2 Intro to Text Processing and NLP for Health Data

There is a lot of health data that is unstructured text.

  • EMR Clinical notes
  • Medical journal literature
  • Surveys and questionnaires
  • Interviews
  • Community forums
  • Social media

The goal is to take text data -> convert it into data that can be analyzed (numbers) -> run some analysis -> interpret the analysis.

2.1 General Methods for Analyzing Text

  • word frequency
  • TF-IDF
  • PCA
  • tokenization
  • KWIC: Key Word in Context
  • co-occurence
  • stemming
  • lemmatization - removing inflectional endings to return the base dictionary form of a word (lemma).
  • bigrams: conditional probability of a token given the preceding token.
  • named entity recognition (NER): identifying which items in the text map to proper names (people, places, location).
  • regular expressions (RegEx): searching for exact words, parts of words or phrases
  • feature based linear classifiers
  • topic modeling
  • word embedding: mapping words or phrases to vectors of real numbers allowing words with similar meaning to have a similar representation.
  • sentiment analysis: subjective information to determine “polarity” of a document. (e.g., positive or negative reviews)
  • part of speech tagging: determining the parts of speech for each word in a sentence.

2.2 NLP

NLP allows us to use “distance reading” to unlock information from narrative text for extraction and classification:

  • keyword detection
  • topic detection
  • document summarizing
  • document classification
  • document clustering
  • document similarity
  • speech recognition
  • text translation

Natural Language Processing (NLP) = linguistics + computer science + information engineering + data science. We use NLP to computationally parse and analyze large amounts of natural language data.

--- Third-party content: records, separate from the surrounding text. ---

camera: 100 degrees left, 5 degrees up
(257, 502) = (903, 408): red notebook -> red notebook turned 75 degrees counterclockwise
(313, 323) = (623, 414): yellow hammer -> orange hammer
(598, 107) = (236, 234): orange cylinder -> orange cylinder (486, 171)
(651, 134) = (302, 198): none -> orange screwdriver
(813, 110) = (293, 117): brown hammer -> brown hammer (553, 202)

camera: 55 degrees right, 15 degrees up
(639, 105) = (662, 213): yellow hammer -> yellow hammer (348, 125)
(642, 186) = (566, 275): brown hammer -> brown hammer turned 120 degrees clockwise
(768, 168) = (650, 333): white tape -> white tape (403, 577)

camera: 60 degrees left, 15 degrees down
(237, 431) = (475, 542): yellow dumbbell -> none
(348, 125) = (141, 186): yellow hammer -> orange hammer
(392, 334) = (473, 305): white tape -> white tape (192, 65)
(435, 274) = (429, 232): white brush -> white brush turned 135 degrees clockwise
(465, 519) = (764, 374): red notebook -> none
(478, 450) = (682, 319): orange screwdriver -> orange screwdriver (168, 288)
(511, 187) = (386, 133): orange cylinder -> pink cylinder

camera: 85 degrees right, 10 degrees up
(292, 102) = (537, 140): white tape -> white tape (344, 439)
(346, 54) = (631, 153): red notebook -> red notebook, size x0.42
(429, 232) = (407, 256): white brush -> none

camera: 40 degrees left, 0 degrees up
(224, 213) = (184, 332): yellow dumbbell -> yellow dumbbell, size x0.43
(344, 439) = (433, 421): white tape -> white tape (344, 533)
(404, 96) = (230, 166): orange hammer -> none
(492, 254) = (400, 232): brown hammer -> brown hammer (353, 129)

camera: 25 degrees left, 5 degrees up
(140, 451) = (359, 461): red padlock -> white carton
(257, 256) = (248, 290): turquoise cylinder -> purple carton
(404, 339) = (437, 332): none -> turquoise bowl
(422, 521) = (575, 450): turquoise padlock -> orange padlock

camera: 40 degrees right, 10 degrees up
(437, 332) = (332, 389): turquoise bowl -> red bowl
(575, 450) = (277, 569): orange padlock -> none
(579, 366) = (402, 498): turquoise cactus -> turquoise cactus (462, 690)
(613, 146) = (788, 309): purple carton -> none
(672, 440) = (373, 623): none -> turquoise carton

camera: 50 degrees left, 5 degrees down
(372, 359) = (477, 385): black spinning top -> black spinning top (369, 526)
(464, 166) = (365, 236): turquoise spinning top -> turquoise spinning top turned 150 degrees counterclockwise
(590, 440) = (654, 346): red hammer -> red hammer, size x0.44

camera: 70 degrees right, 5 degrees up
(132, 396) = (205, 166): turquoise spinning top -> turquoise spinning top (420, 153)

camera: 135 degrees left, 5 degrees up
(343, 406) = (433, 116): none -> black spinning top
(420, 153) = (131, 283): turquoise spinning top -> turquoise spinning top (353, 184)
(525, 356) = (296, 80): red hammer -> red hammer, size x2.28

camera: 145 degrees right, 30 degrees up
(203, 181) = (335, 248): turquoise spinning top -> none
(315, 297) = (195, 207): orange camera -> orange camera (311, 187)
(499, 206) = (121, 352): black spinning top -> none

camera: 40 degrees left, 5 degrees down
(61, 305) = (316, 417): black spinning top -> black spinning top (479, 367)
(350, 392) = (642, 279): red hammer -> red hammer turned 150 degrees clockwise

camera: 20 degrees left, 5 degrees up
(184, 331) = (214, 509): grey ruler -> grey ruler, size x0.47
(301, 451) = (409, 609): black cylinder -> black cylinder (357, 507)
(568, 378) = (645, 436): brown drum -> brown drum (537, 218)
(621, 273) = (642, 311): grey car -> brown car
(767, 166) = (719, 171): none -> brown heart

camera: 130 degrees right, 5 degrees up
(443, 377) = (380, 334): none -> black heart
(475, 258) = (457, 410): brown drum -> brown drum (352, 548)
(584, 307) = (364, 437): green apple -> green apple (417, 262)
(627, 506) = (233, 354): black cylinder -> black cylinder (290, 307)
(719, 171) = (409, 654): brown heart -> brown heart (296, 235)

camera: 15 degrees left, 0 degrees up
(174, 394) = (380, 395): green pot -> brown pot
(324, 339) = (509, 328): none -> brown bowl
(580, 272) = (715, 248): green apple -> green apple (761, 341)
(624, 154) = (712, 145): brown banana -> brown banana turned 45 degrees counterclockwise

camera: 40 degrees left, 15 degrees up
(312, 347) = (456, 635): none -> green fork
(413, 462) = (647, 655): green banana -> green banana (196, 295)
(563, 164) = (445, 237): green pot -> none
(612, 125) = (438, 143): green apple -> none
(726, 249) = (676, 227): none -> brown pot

2.3 What’s a Natural Language?

“…any language that has evolved naturally in humans through use and repetition without conscious planning or premeditation. Natural languages can take different forms, such as speech or signing. They are distinguished from constructed and formal languages such as those used to program computers or to study logic.” Thanks, Wikipedia.

Thought questions: Are clinical notes a natural language? What about tweets?

2.5 Caveats before we get started

Garbage in, garbage out. Know your corpus. All models are wrong, but some are useful. And others are dangerous.

Natural langauge data can not be deidentified.

NLP models are powerful, but can fail when applied to jargon-heavy, niched domains. Augmenting with developed medical dictionaries helps, but parts of speech taggers, for example, are not designed for the health space. This is especially true for classical NLP techniques, although deep learning approaches hold strong promise for working with unstructured health data.